RENO - As President Bush and John Kerry prepare to visit Nevada again, the Sierra Club is stepping up its political involvement in the battleground state.
Dozens of Sierra Club members began taking to neighborhoods in Reno and Las Vegas on Saturday as part of the environmental organization's voter education campaign designed to highlight the candidates' differences on green issues.
Similar door-to-door efforts will be launched in upcoming weeks in other key battleground states, including Oregon, Michigan, Ohio, Florida and New Hampshire, spokesman Eric Antebi said.
The Sierra Club has been sharply critical of the Bush administration's environmental record.
"We realize there's no substitute to talking to people one on one," Antebi said, adding Nevada is the only state where an environmental issue could turn the election.
Nearly 50 Sierra Club members - most of them from the San Francisco Bay area - talked to more than 500 Reno voters on Saturday about how Bush and Kerry differ on plans to bury the nation's nuclear waste in southern Nevada.
Bush has approved Yucca Mountain, 90 miles northwest of Las Vegas, as the dump site, while Kerry has pledged it will not be a repository if he wins in November. Kerry voted against the project in 2000 and 2002 in the Senate.
"There's a real clearcut choice here and we know the next president will have the power to stop it," Antebi said. "Nevada has the power to decide its own fate on Yucca Mountain."
Tracey Schmitt, a spokeswoman for the Bush-Cheney campaign, did not immediately return phone calls seeking comment.
But in Las Vegas last week, Interior Secretary Gale Norton defended the Bush administration's oil, natural gas and coal development policies on federal land.

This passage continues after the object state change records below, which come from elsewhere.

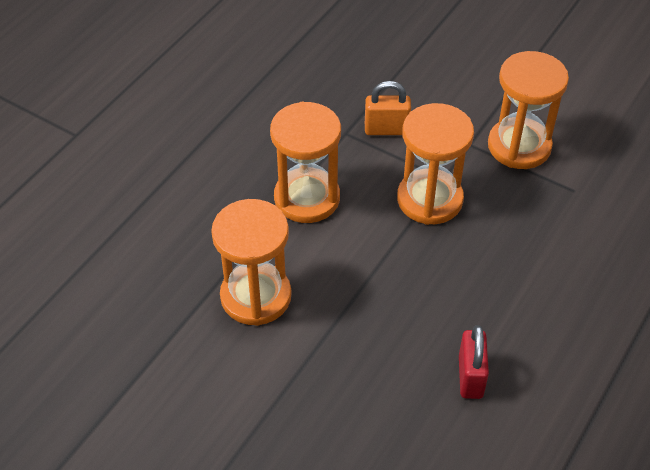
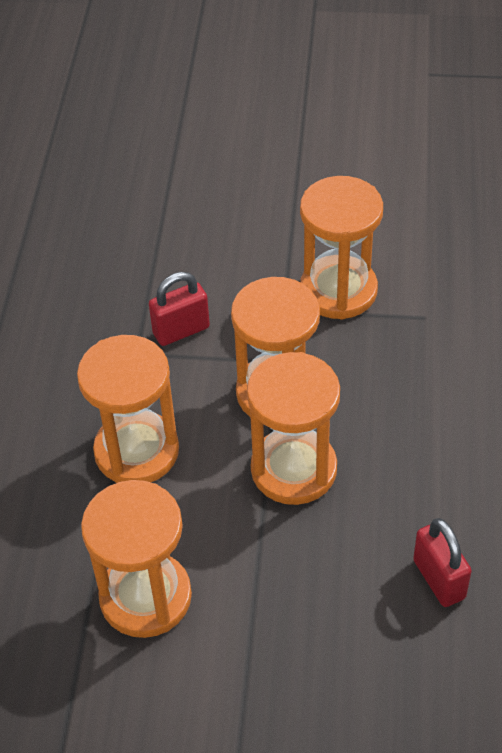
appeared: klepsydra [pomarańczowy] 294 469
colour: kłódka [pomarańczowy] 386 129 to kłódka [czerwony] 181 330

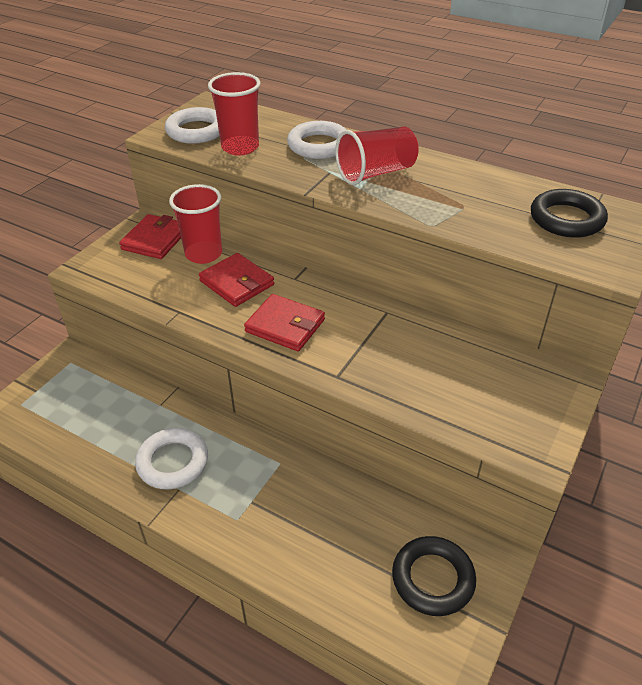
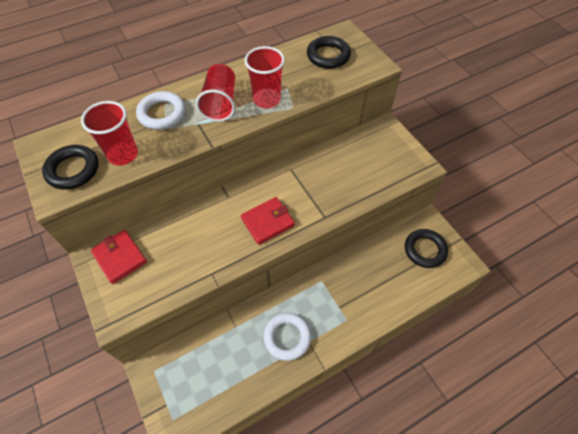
missing: portfel [czerwony] 237 283
relocated: szklanka [czerwony] 203 254 to 267 100
colour: pierścień [biały] 196 131 to pierścień [czarny] 73 170

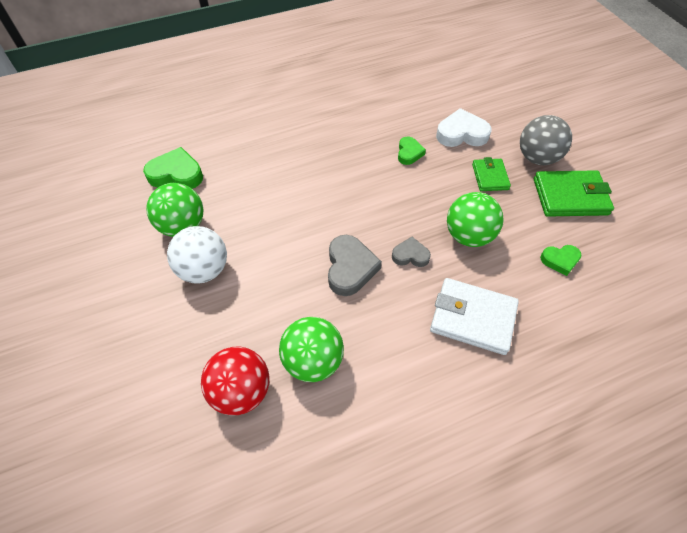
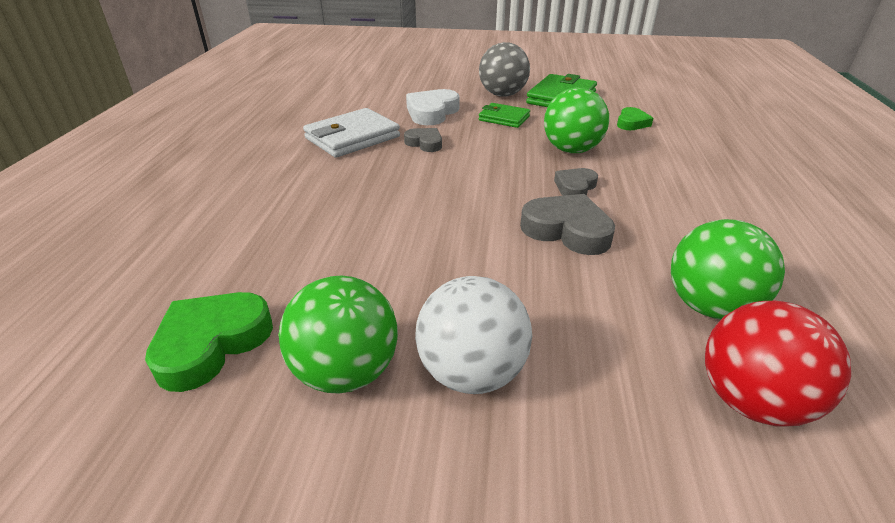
relocated: portfel [biały] 472 318 to 352 137
colour: serce [zielony] 409 153 to serce [szary] 425 143

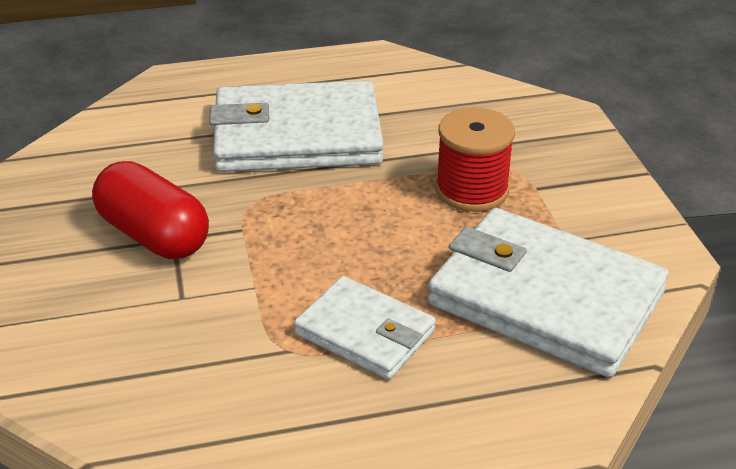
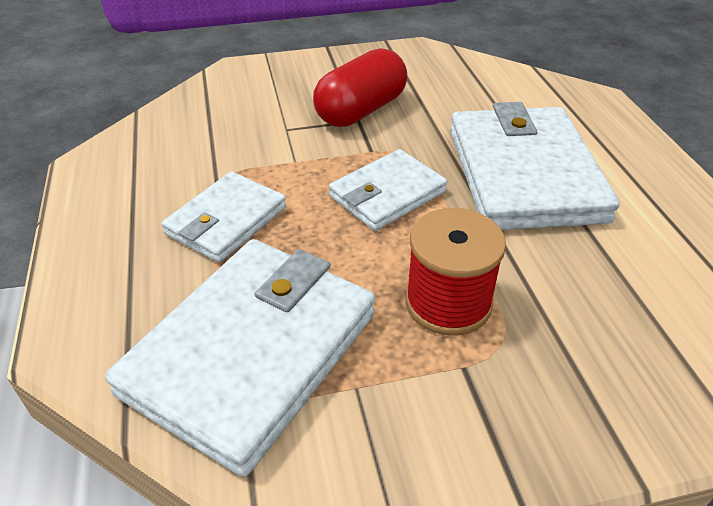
appeared: portfel [biały] 387 194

Norton said the pace of development over the last three years has been the same as the last three years of the Clinton administration.
"Less than 2 percent (of federal lands) is going for energy production," she said.
Bush and Kerry are locked in a tight race in Nevada, according to a poll conducted July 20-22 for the Las Vegas Review-Journal, the most recent available.
Bush had the support of 46 percent of those surveyed while Kerry had 43 percent.
A majority of Nevada voters said Bush's Yucca Mountain decision would have no effect on their vote. But among undecided voters, 31 percent said they would be less likely to vote for Bush because of Yucca Mountain.